The de Boya home stood on a spur of land that curved out a few hundred feet into the bay, the peak of its roof ascending steeply against the sky like a tor, a landmark from the bayside but from inland only glimpses of bleached wood and glass. Moran had called it Polynesian contemporary, the home of a South Seas potentate. Mary said, “If not a very successful cocaine dealer.” She called it bastard modern, neo-nondescript. The entire house, she said, could only be seen from the dock at the edge of the front lawn.
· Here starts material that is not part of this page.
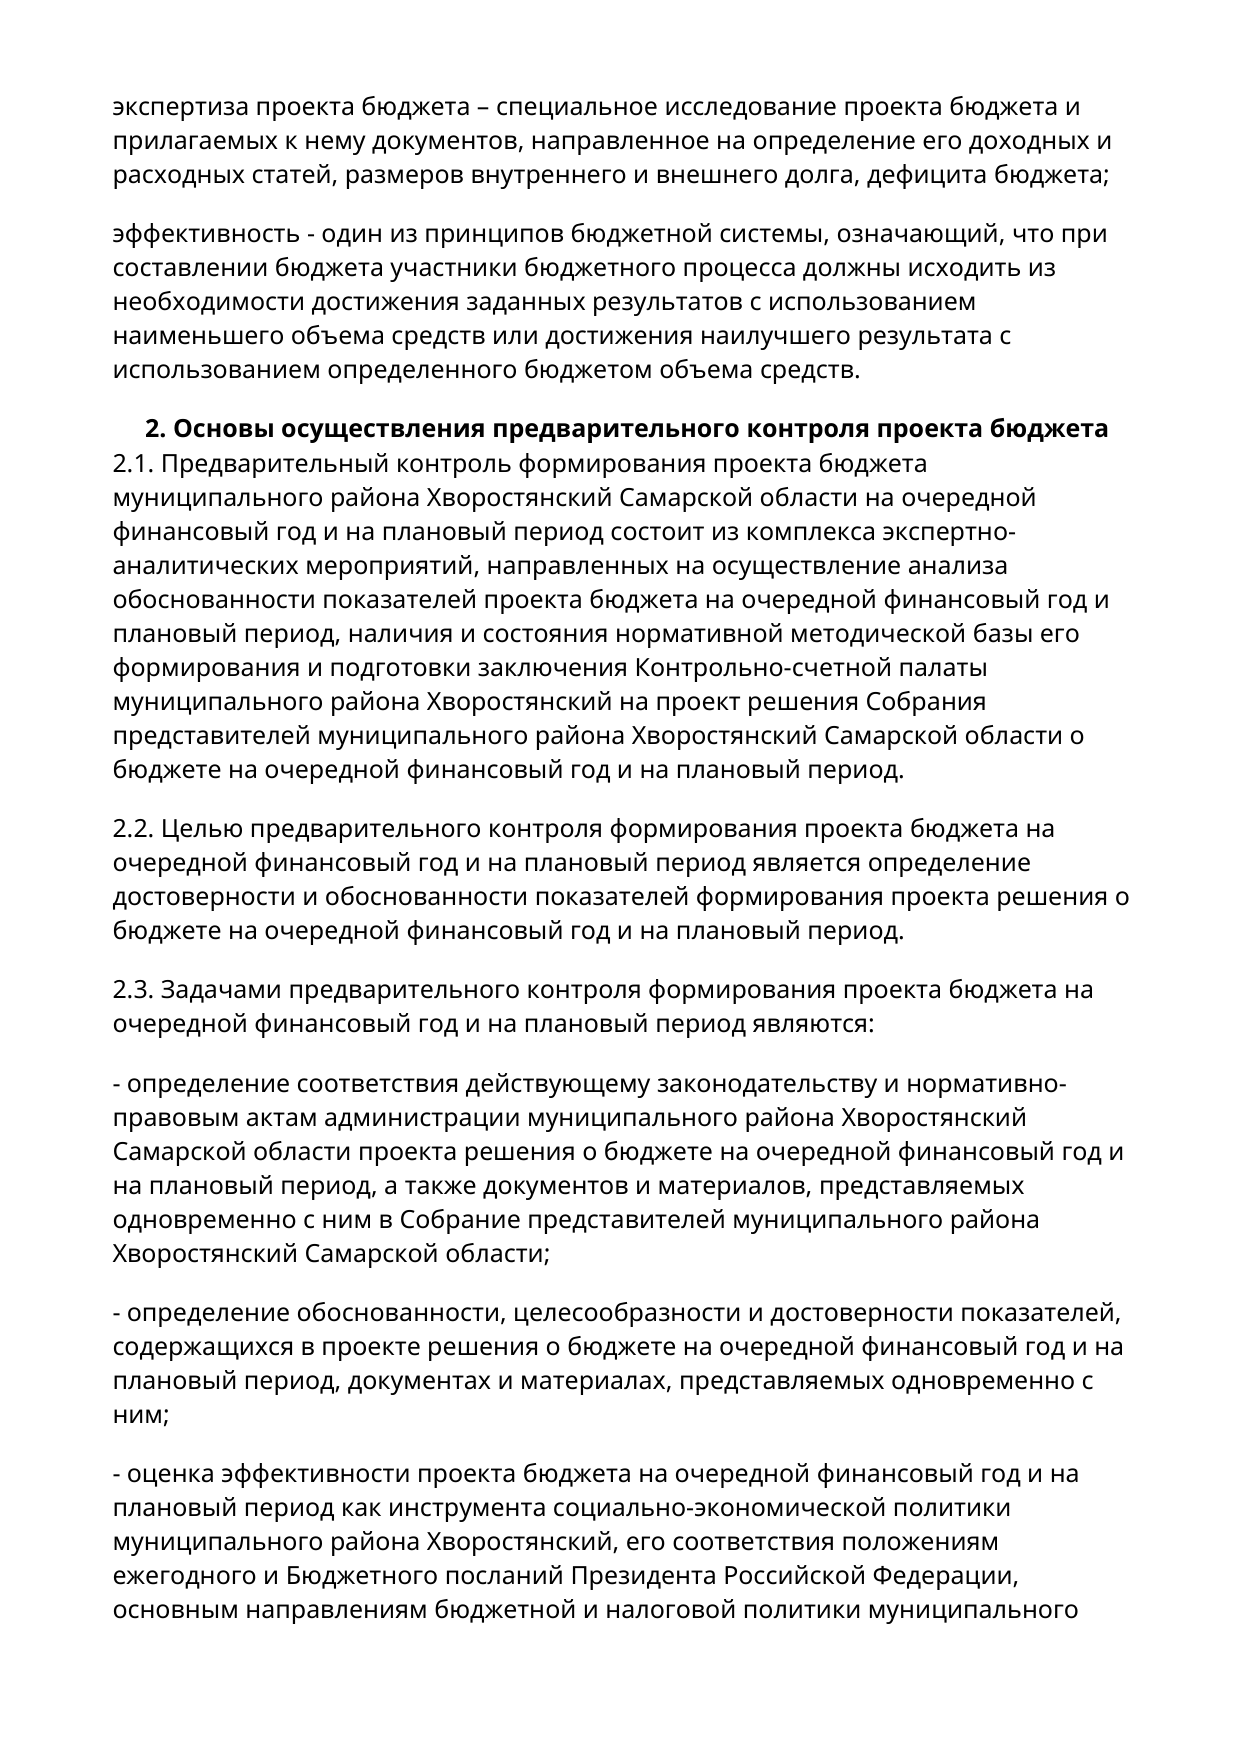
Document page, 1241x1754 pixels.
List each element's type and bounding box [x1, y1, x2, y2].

table_header [112, 89, 1142, 1626]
Otherwise, and especially from the road, only an idea of its astonishing angles could be seen beyond the iron pickets mounted to the low cement wall and through the forest of poinciana and acacia that sealed off the front of the property.
Stone columns marked an entrance to number 700. The driveway circled into the trees and came out again at another pair of columns up the road, without revealing the front of the house or cars that might be parked there.
All he could do was assume Mary was home now and Nolen had passed this way a few minutes ago. What would happen if he pulled into the driveway? What was he doing there if de Boya came out?
Moran took the freeway north out of Miami thinking of the afternoon motel room and the warm awareness in Mary’s eyes as she called him bighearted George, touching him, understanding him. Good, that part was good. But his own image of a bighearted George was not the bearded guy in the motel room. Or the cement-finisher working in the sun. Or the fire-team leader in the narrow streets of Santo Domingo. Not the fantasized seventeen-year-old lover either. The bighearted George he saw in his own mind was a dreamer, the ideal dumb-guy mark. He caught every light in Pompano Beach going toward the ocean and the bridge raised across the Intracoastal; it was all right, he was patient now as he realized he was out of patience, tired of waiting, accepting, listening to people like Rafi and Nolen, with their angles.